- ASSIGNED TASK -
Retype the records from their beginning through the line that contains "канал марафона", including that line, and omit the pictures.

Collection entries:

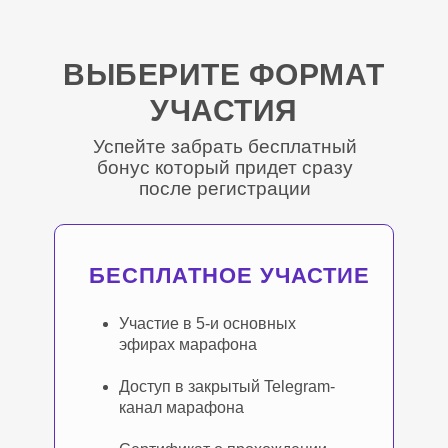
ВЫБЕРИТЕ ФОРМАТ
УЧАСТИЯ
Успейте забрать бесплатный
бонус который придет сразу
после регистрации
БЕСПЛАТНОЕ УЧАСТИЕ
Участие в 5-и основных
эфирах марафона
Доступ в закрытый Telegram-
канал марафона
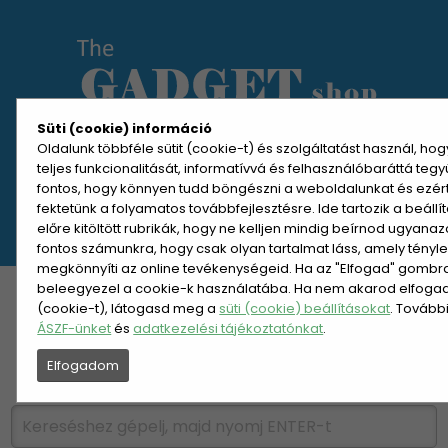
Süti (cookie) információ
Oldalunk többféle sütit (cookie-t) és szolgáltatást használ, ho
teljes funkcionalitását, informatívvá és felhasználóbaráttá teg
MENÜ MEGNYITÁSA
fontos, hogy könnyen tudd böngészni a weboldalunkat és ezér
fektetünk a folyamatos továbbfejlesztésre. Ide tartozik a beáll
előre kitöltött rubrikák, hogy ne kelljen mindig beírnod ugyana
REGISZTRÁCIÓ
BELÉPÉS
fontos számunkra, hogy csak olyan tartalmat láss, amely tényl
megkönnyíti az online tevékenységeid. Ha az "Elfogad" gombra 
beleegyezel a cookie-k használatába. Ha nem akarod elfogadn
KATEGÓRIÁK
HETI AJÁNLAT
(cookie-t), látogasd meg a
süti (cookie) beállításokat
. Tovább
ÁSZF-ünket
és
adatkezelési tájékoztatónkat
.
ÚJDONSÁGOK
NÉPSZERŰ
Elfogadom
PÁRSZÁZAS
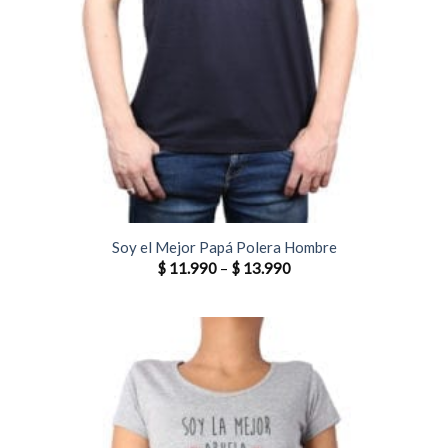
Soy el Mejor Papá Polera Hombre
$
11.990
–
$
13.990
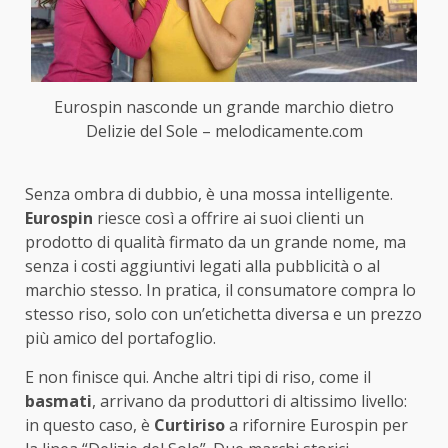
Eurospin nasconde un grande marchio dietro
Delizie del Sole – melodicamente.com
Senza ombra di dubbio, è una mossa intelligente.
Eurospin
riesce così a offrire ai suoi clienti un
prodotto di qualità firmato da un grande nome, ma
senza i costi aggiuntivi legati alla pubblicità o al
marchio stesso. In pratica, il consumatore compra lo
stesso riso, solo con un’etichetta diversa e un prezzo
più amico del portafoglio.
E non finisce qui. Anche altri tipi di riso, come il
basmati
, arrivano da produttori di altissimo livello:
in questo caso, è
Curtiriso
a rifornire Eurospin per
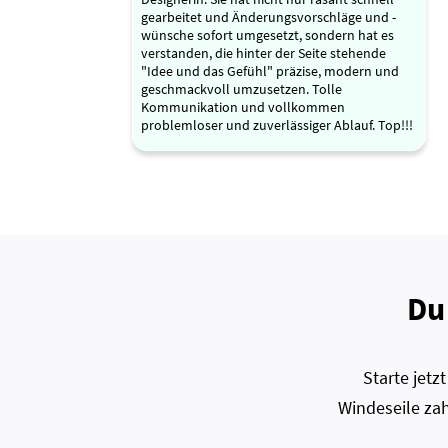
gearbeitet und Änderungsvorschläge und -
wünsche sofort umgesetzt, sondern hat es
verstanden, die hinter der Seite stehende
"Idee und das Gefühl" präzise, modern und
geschmackvoll umzusetzen. Tolle
Kommunikation und vollkommen
problemloser und zuverlässiger Ablauf. Top!!!
Du
Starte jet
Windeseile zah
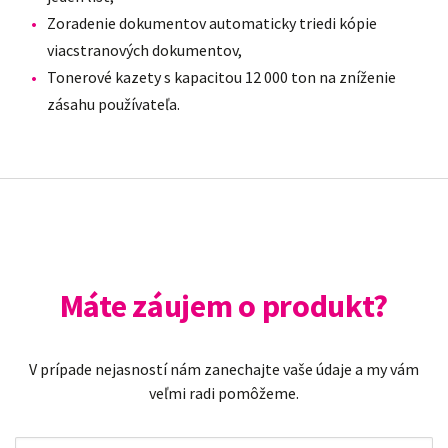
Zoradenie dokumentov automaticky triedi kópie
viacstranových dokumentov,
Tonerové kazety s kapacitou 12 000 ton na zníženie
zásahu používateľa.
Máte záujem o produkt?
V prípade nejasností nám zanechajte vaše údaje a my vám
veľmi radi pomôžeme.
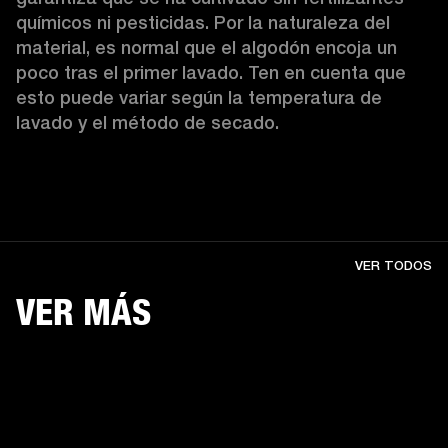
químicos ni pesticidas. Por la naturaleza del 
material, es normal que el algodón encoja un 
poco tras el primer lavado. Ten en cuenta que 
esto puede variar según la temperatura de 
lavado y el método de secado. 
VER TODOS
VER MÁS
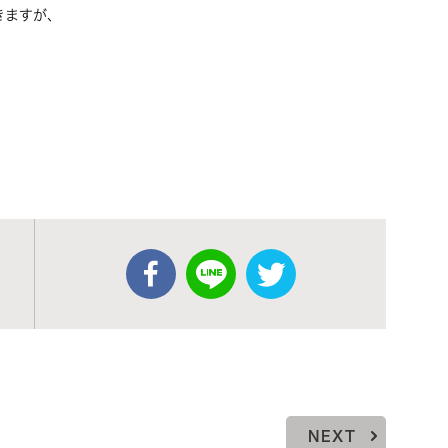
きますが、
NEXT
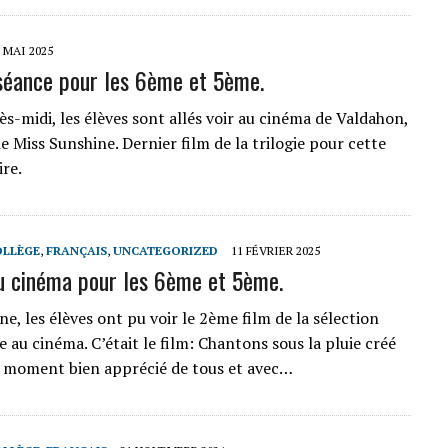
 MAI 2025
séance pour les 6ème et 5ème.
ès-midi, les élèves sont allés voir au cinéma de Valdahon,
tle Miss Sunshine. Dernier film de la trilogie pour cette
ire.
OLLÈGE
,
FRANÇAIS
,
UNCATEGORIZED
11 FÉVRIER 2025
u cinéma pour les 6ème et 5ème.
e, les élèves ont pu voir le 2ème film de la sélection
 au cinéma. C’était le film: Chantons sous la pluie créé
 moment bien apprécié de tous et avec…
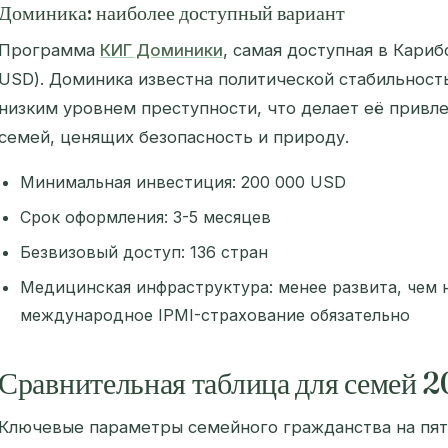
Доминика: наиболее доступный вариант
Программа
КИГ Доминики
, самая доступная в Кариб
USD). Доминика известна политической стабильност
низким уровнем преступности, что делает её прив
семей, ценящих безопасность и природу.
Минимальная инвестиция: 200 000 USD
Срок оформления: 3-5 месяцев
Безвизовый доступ: 136 стран
Медицинская инфраструктура: менее развита, чем н
международное IPMI-страхование обязательно
Сравнительная таблица для семей 
Ключевые параметры семейного гражданства на пяти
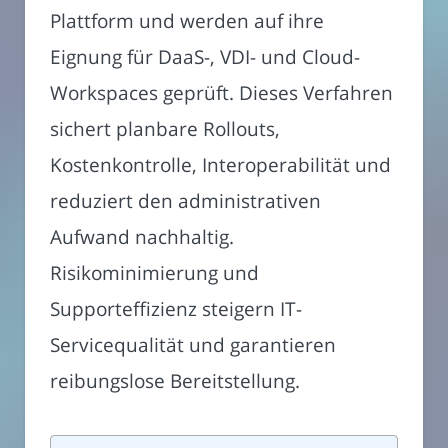
Plattform und werden auf ihre
Eignung für DaaS-, VDI- und Cloud-
Workspaces geprüft. Dieses Verfahren
sichert planbare Rollouts,
Kostenkontrolle, Interoperabilität und
reduziert den administrativen
Aufwand nachhaltig.
Risikominimierung und
Supporteffizienz steigern IT-
Servicequalität und garantieren
reibungslose Bereitstellung.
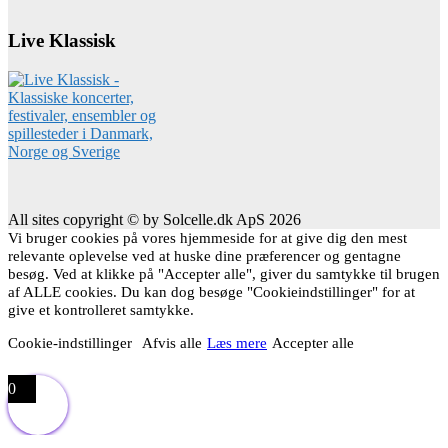
Live Klassisk
All sites copyright © by Solcelle.dk ApS 2026
Vi bruger cookies på vores hjemmeside for at give dig den mest
relevante oplevelse ved at huske dine præferencer og gentagne
besøg. Ved at klikke på "Accepter alle", giver du samtykke til brugen
af ALLE cookies. Du kan dog besøge "Cookieindstillinger" for at
give et kontrolleret samtykke.
Cookie-indstillinger
Afvis alle
Læs mere
Accepter alle
0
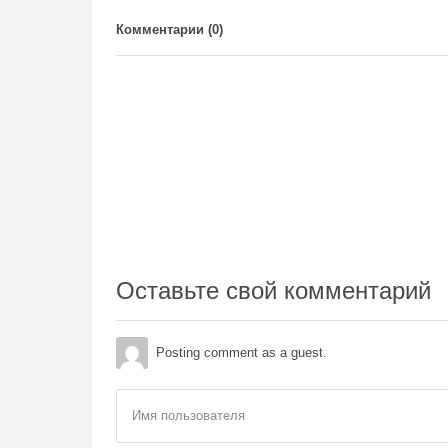
Комментарии (
0
)
Оставьте свой комментарий
Posting comment as a guest.
Имя пользователя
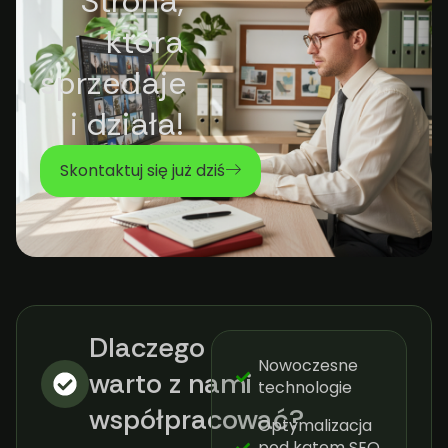
Strona,
która
sprzedaje
i działa!
Skontaktuj się już dziś
Dlaczego
Nowoczesne
warto z nami
technologie
współpracować?​
Optymalizacja
pod kątem SEO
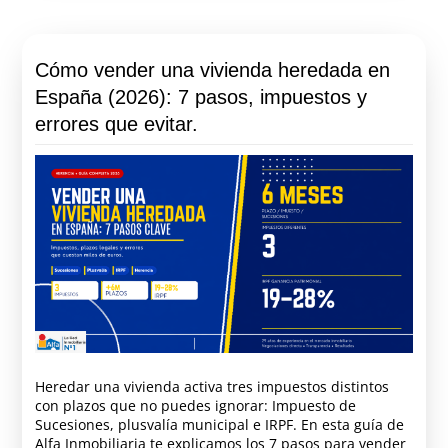
Cómo vender una vivienda heredada en
España (2026): 7 pasos, impuestos y
errores que evitar.
Heredar una vivienda activa tres impuestos distintos
con plazos que no puedes ignorar: Impuesto de
Sucesiones, plusvalía municipal e IRPF. En esta guía de
Alfa Inmobiliaria te explicamos los 7 pasos para vender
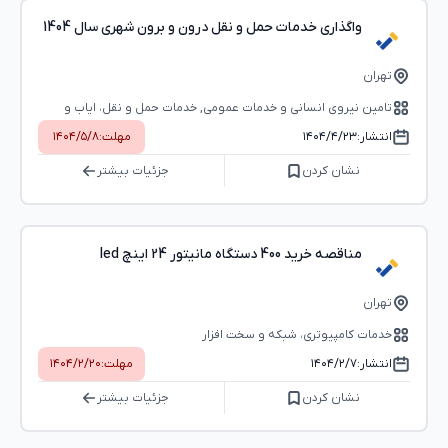
واگذاری خدمات حمل و نقل درون و برون شهری سال 1404
تهران
تامین نیروی انسانی و خدمات عمومی, خدمات حمل و نقل، ایاب و
ذهاب، خدمات پستی
انتشار:
۱۴۰۴/۴/۲۳
مهلت:
۱۴۰۴/۵/۸
نشان کردن
جزئیات بیشتر
مناقصه خرید 400 دستگاه مانیتور 24 اینچ led
تهران
خدمات کامپیوتری، شبکه و سخت ‌افزار
انتشار:
۱۴۰۴/۲/۷
مهلت:
۱۴۰۴/۲/۲۰
نشان کردن
جزئیات بیشتر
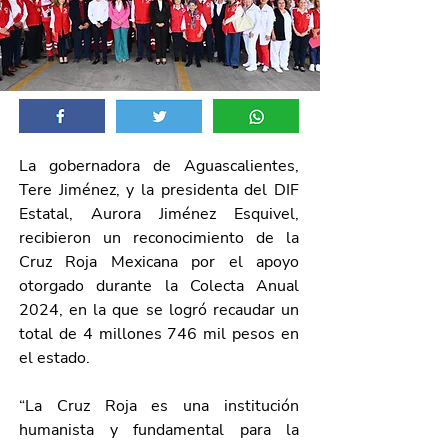
La gobernadora de Aguascalientes, 
Tere Jiménez, y la presidenta del DIF 
Estatal, Aurora Jiménez Esquivel, 
recibieron un reconocimiento de 
la 
Cruz Roja Mexicana
 por el apoyo 
otorgado durante la Colecta Anual 
2024, en la que se logró recaudar un 
total de 4 millones 746 mil pesos en 
el estado.
“La Cruz Roja es una institución 
humanista y fundamental para la 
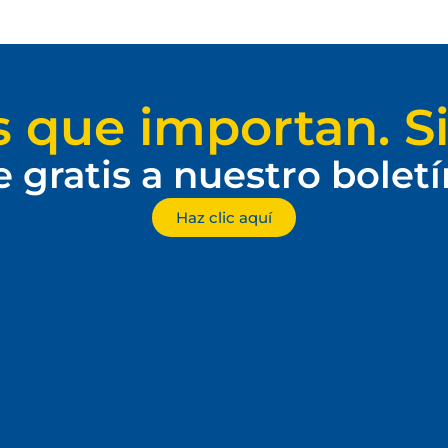
s que importan. Si
e gratis a nuestro bolet
Haz clic aquí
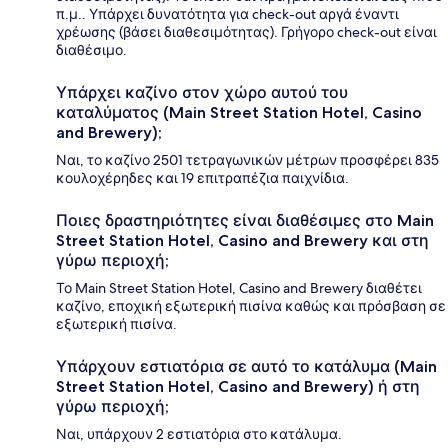
π.μ.. Υπάρχει δυνατότητα για check-out αργά έναντι
χρέωσης (βάσει διαθεσιμότητας). Γρήγορο check-out είναι
διαθέσιμο.
Υπάρχει καζίνο στον χώρο αυτού του
καταλύματος (Main Street Station Hotel, Casino
and Brewery);
Ναι, το καζίνο 2501 τετραγωνικών μέτρων προσφέρει 835
κουλοχέρηδες και 19 επιτραπέζια παιχνίδια.
Ποιες δραστηριότητες είναι διαθέσιμες στο Main
Street Station Hotel, Casino and Brewery και στη
γύρω περιοχή;
Το Main Street Station Hotel, Casino and Brewery διαθέτει
καζίνο, εποχική εξωτερική πισίνα καθώς και πρόσβαση σε
εξωτερική πισίνα.
Υπάρχουν εστιατόρια σε αυτό το κατάλυμα (Main
Street Station Hotel, Casino and Brewery) ή στη
γύρω περιοχή;
Ναι, υπάρχουν 2 εστιατόρια στο κατάλυμα.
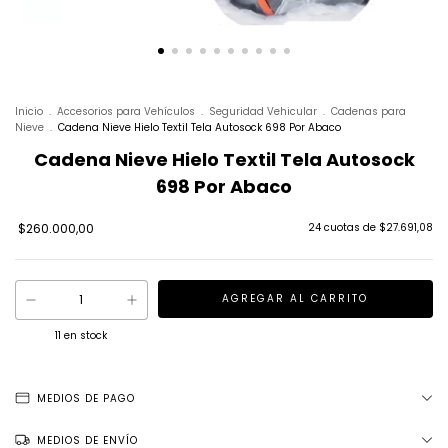
Inicio
.
Accesorios para Vehículos
.
Seguridad Vehicular
.
Cadenas para
Nieve
.
Cadena Nieve Hielo Textil Tela Autosock 698 Por Abaco
Cadena Nieve Hielo Textil Tela Autosock
698 Por Abaco
$260.000,00
24
cuotas de
$27.691,08
11
en stock
MEDIOS DE PAGO
MEDIOS DE ENVÍO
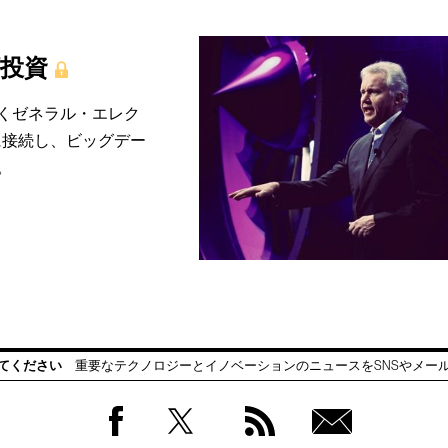
額投資
くゼネラル・エレク
に接続し、ビッグデー
。
てください
重要なテクノロジーとイノベーションのニュースをSNSやメー
Facebook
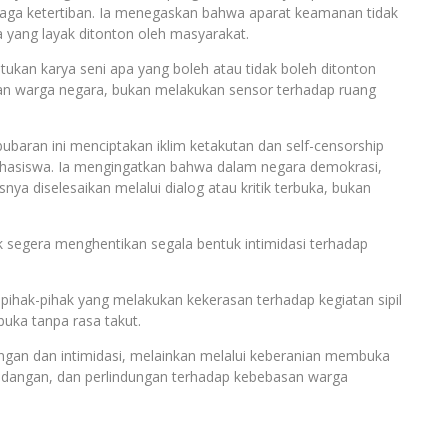
jaga ketertiban. Ia menegaskan bahwa aparat keamanan tidak
yang layak ditonton oleh masyarakat.
kan karya seni apa yang boleh atau tidak boleh ditonton
n warga negara, bukan melakukan sensor terhadap ruang
ubaran ini menciptakan iklim ketakutan dan self-censorship
ahasiswa. Ia mengingatkan bahwa dalam negara demokrasi,
a diselesaikan melalui dialog atau kritik terbuka, bukan
k segera menghentikan segala bentuk intimidasi terhadap
ihak-pihak yang melakukan kekerasan terhadap kegiatan sipil
uka tanpa rasa takut.
angan dan intimidasi, melainkan melalui keberanian membuka
ndangan, dan perlindungan terhadap kebebasan warga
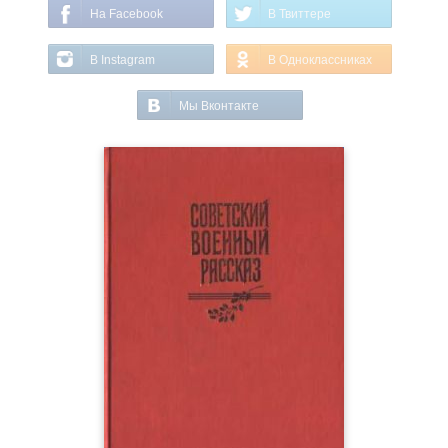
На Facebook
В Твиттере
В Instagram
В Одноклассниках
Мы Вконтакте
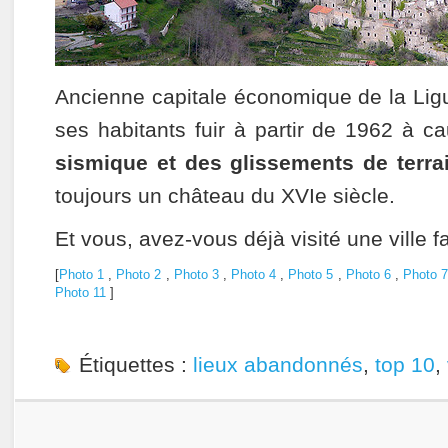
Ancienne capitale économique de la Ligu
ses habitants fuir à partir de 1962 à 
sismique et des glissements de terra
toujours un château du XVIe siècle.
Et vous, avez-vous déjà visité une ville 
[
Photo 1
,
Photo 2
,
Photo 3
,
Photo 4
,
Photo 5
,
Photo 6
,
Photo 
Photo 11
]
Étiquettes :
lieux abandonnés
,
top 10
,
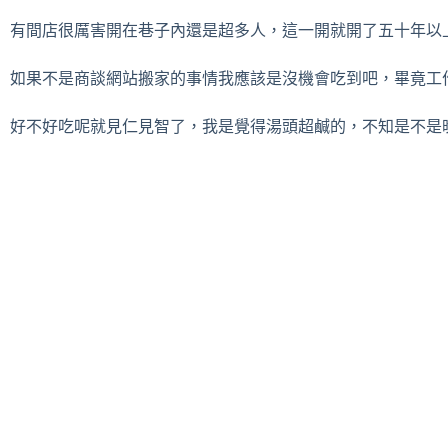
有間店很厲害開在巷子內還是超多人，這一開就開了五十年以
如果不是商談網站搬家的事情我應該是沒機會吃到吧，畢竟工
好不好吃呢就見仁見智了，我是覺得湯頭超鹹的，不知是不是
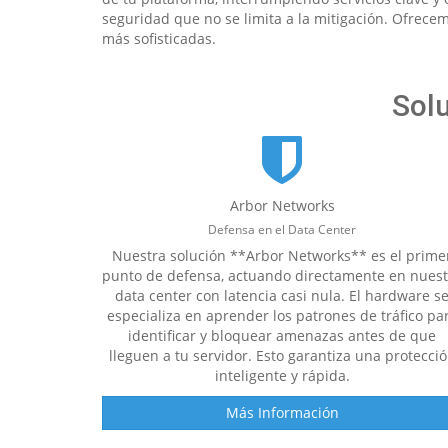
seguridad que no se limita a la mitigación. Ofrece
más sofisticadas.
Solu
Arbor Networks
Defensa en el Data Center
Nuestra solución **Arbor Networks** es el prime
punto de defensa, actuando directamente en nuest
data center con latencia casi nula. El hardware s
especializa en aprender los patrones de tráfico pa
identificar y bloquear amenazas antes de que
lleguen a tu servidor. Esto garantiza una protecci
inteligente y rápida.
Más Información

- OUTPUT FOR THIS TASK -
ВЫБЕРИТЕ ФОРМАТ
УЧАСТИЯ
Успейте забрать бесплатный
бонус который придет сразу
после регистрации
БЕСПЛАТНОЕ УЧАСТИЕ
Участие в 5-и основных
эфирах марафона
Доступ в закрытый Telegram-
канал марафона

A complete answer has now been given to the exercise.